Celeryville is an unincorporated community and census-designated place (CDP) on the boundary between New Haven and Richmond townships in Huron County, Ohio, United States. Celeryville is located approximately 1 mile south of Willard, and the community relies on Willard's social services. As of the 2020 census the population of the community was 222.

==History==
Celeryville was originally settled chiefly by Dutch immigrants; the village was named for the celery farms near the original town site.

==Geography==
Celeryville is located in southwestern Huron County. The center of the community is on the border of New Haven Township and Richmond Township. State Route 103, following the township border, is the main road through the community, leading north 2 mi to the center of Willard and southwest 11 mi to New Washington. Bullhead Road forms the northern edge of Celeryville, leading east 2.5 mi to New Haven.

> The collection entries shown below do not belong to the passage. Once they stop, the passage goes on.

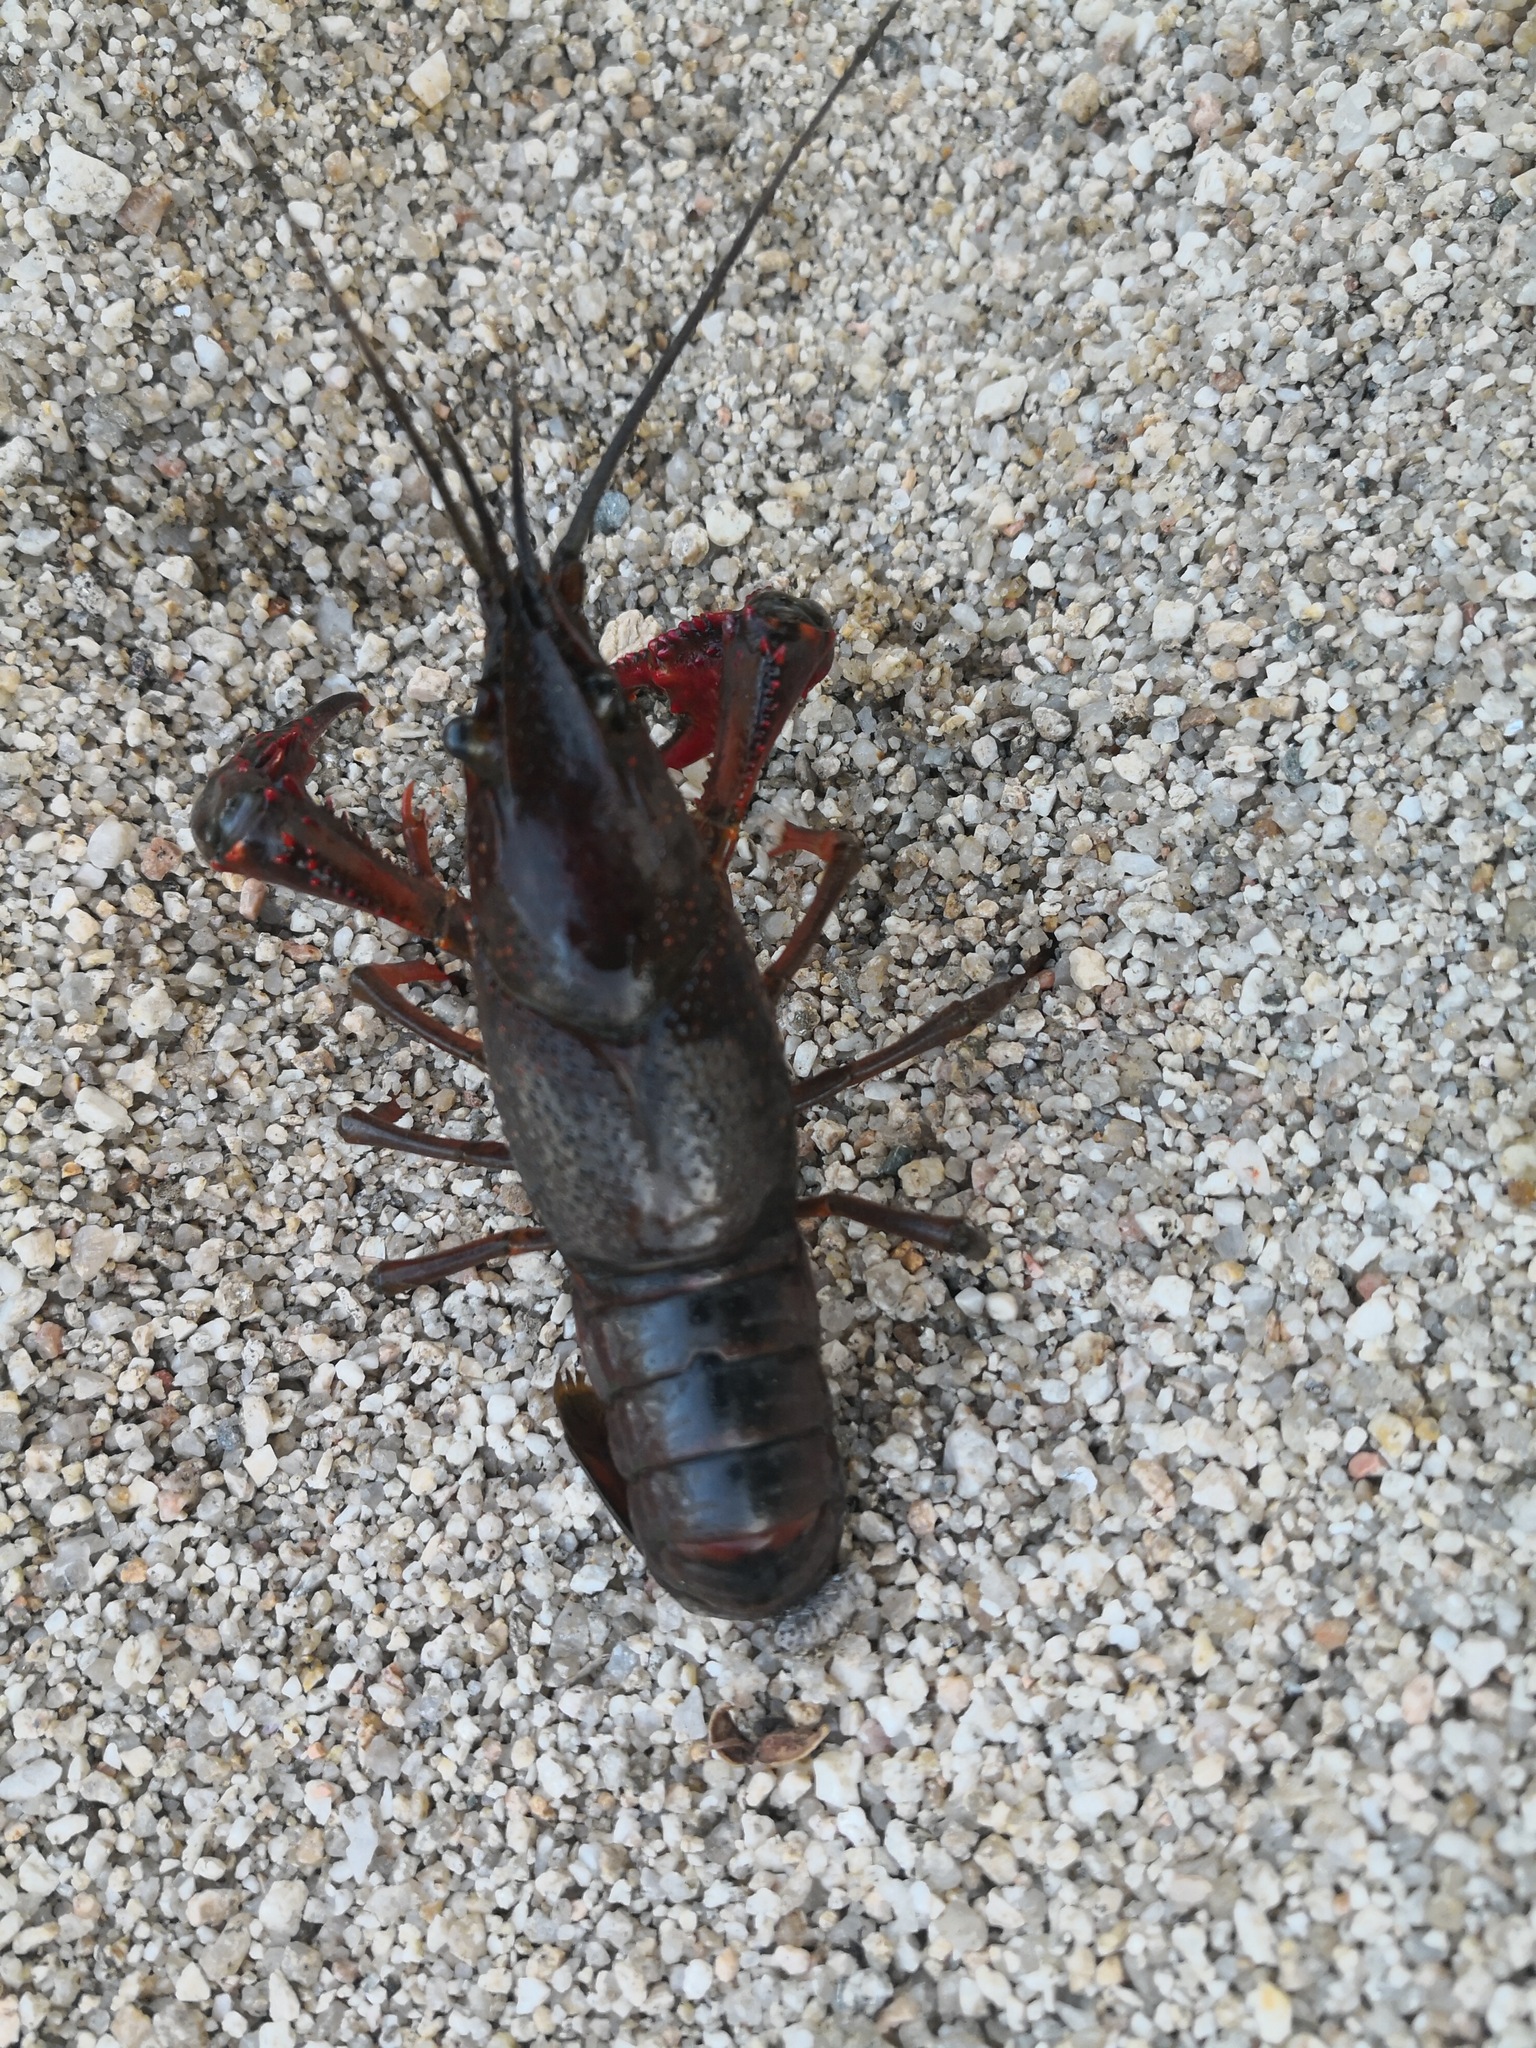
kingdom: Animalia
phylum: Arthropoda
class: Malacostraca
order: Decapoda
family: Cambaridae
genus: Procambarus
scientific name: Procambarus clarkii
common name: Red swamp crayfish
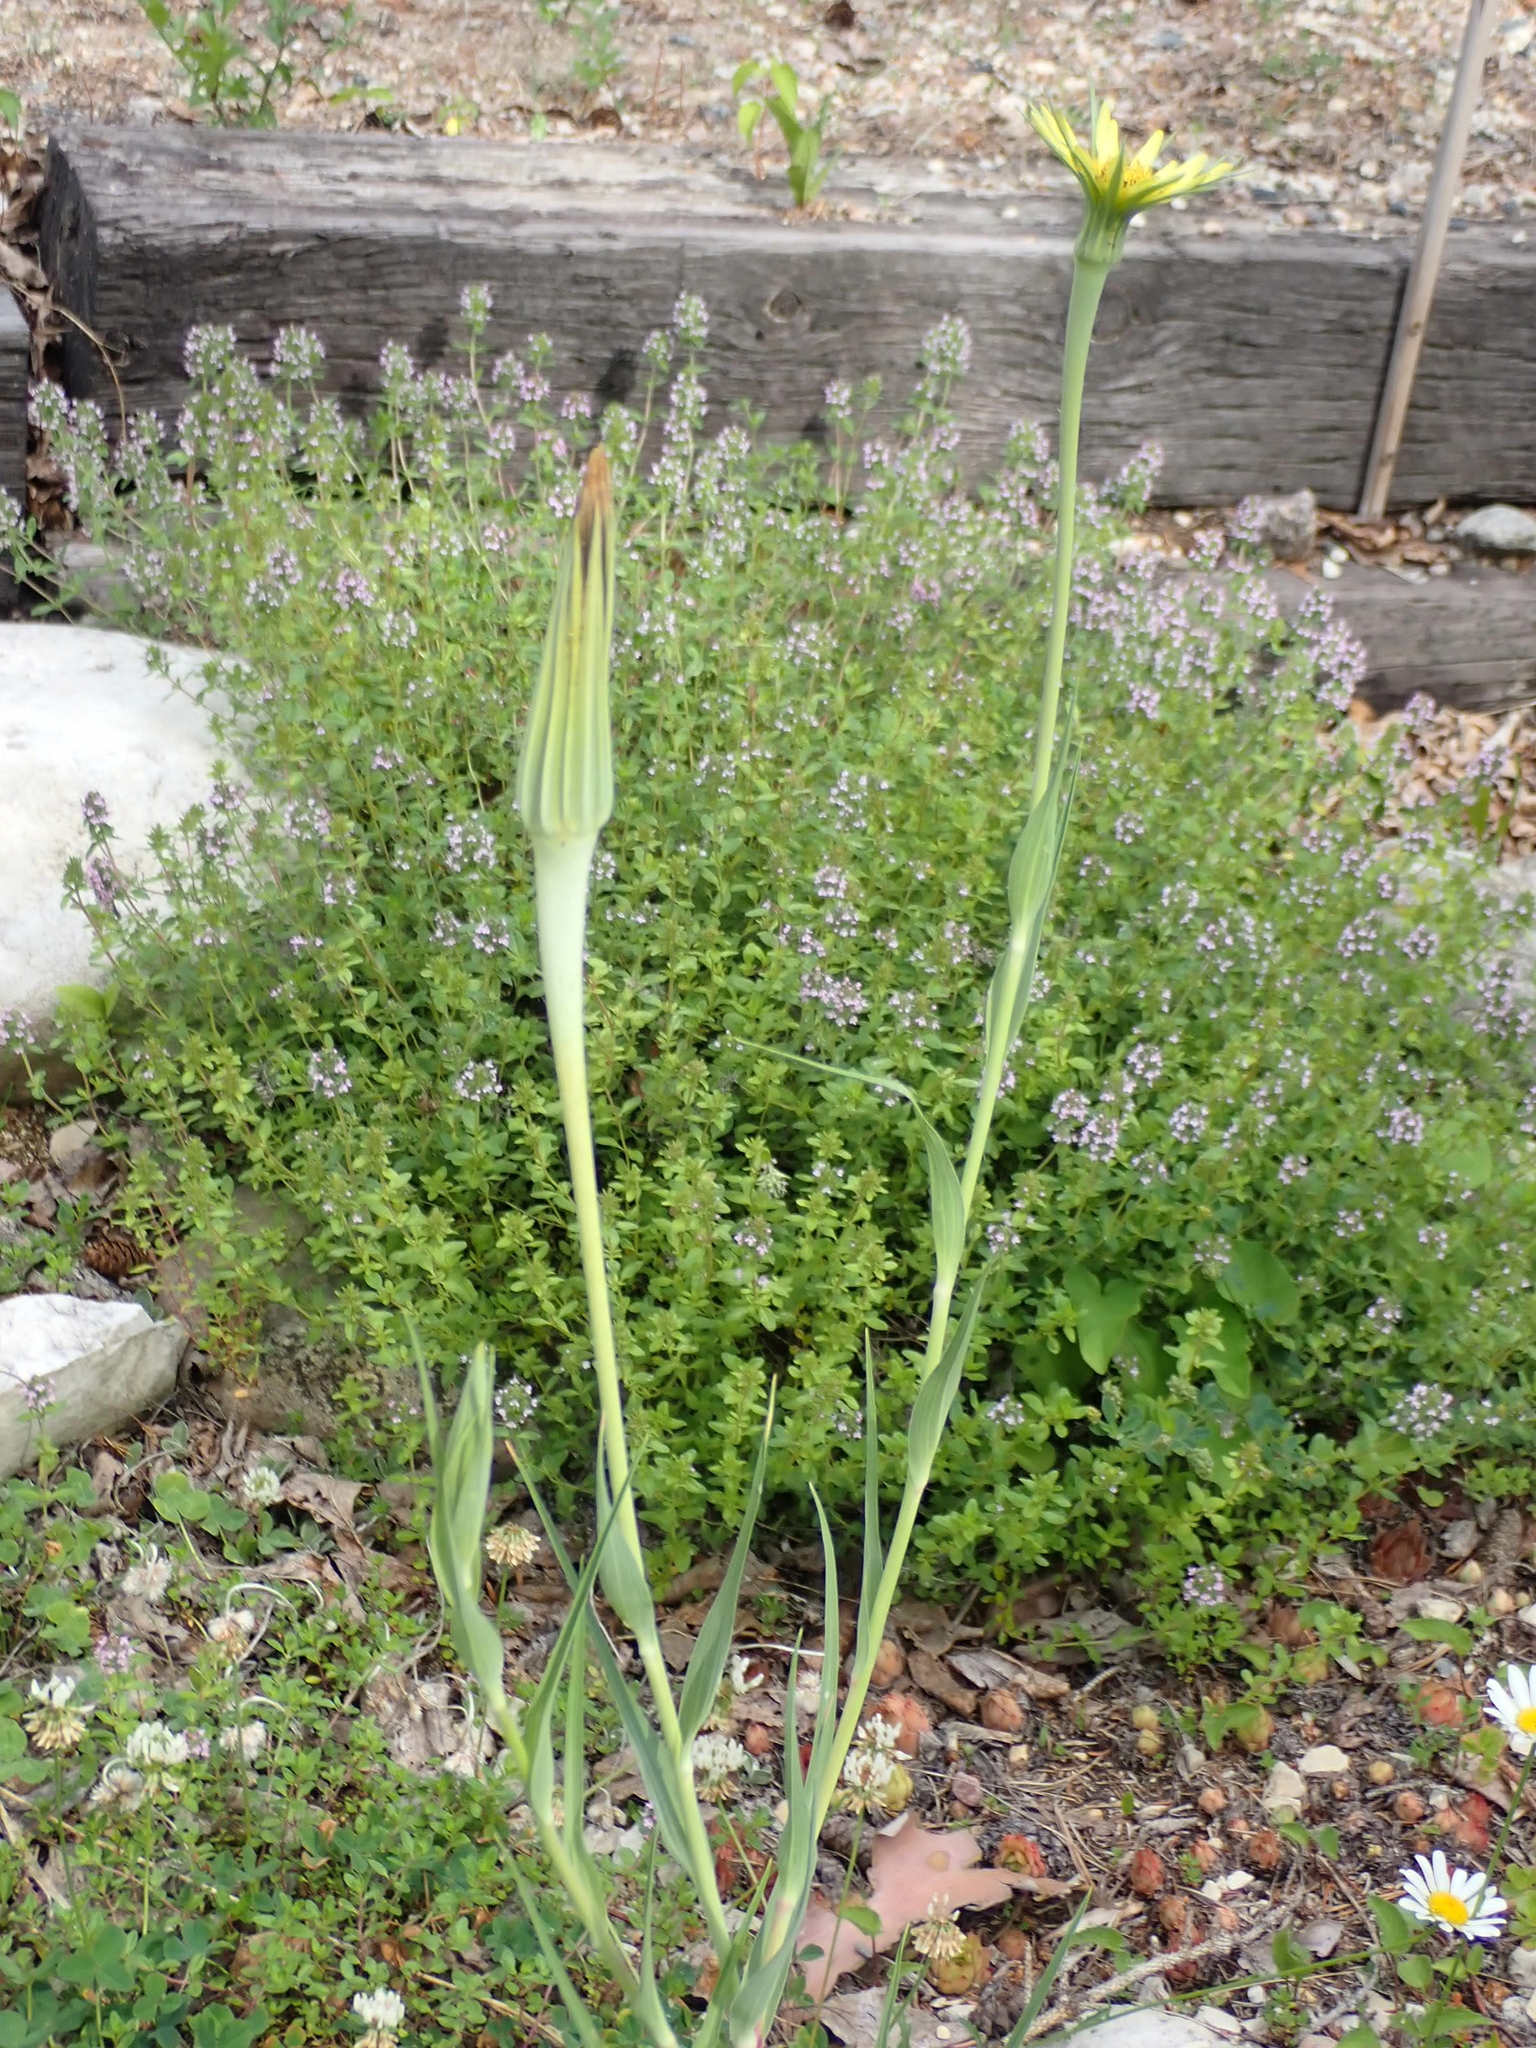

According to the U.S. Census Bureau, the Celeryville CDP has an area of 1.34 sqkm, all of it land.

Celeryville is a unique agricultural community. The soil of farmlands is muck. It is so rich that in 1897 it caught fire. Farmers are able to grow vegetables much faster than other areas and can get one or two extra crops in a growing season. Ohio State University maintains an agricultural extension there.

==Demographics==

Historical population
| Census | Pop. | Note | %± |
| 2020 | 222 |  | — |
U.S. Decennial Census

==Education==
The Willard Area School District serves residents of Celeryville. The community is also the home of Celeryville Christian School, a pre-K-8 school.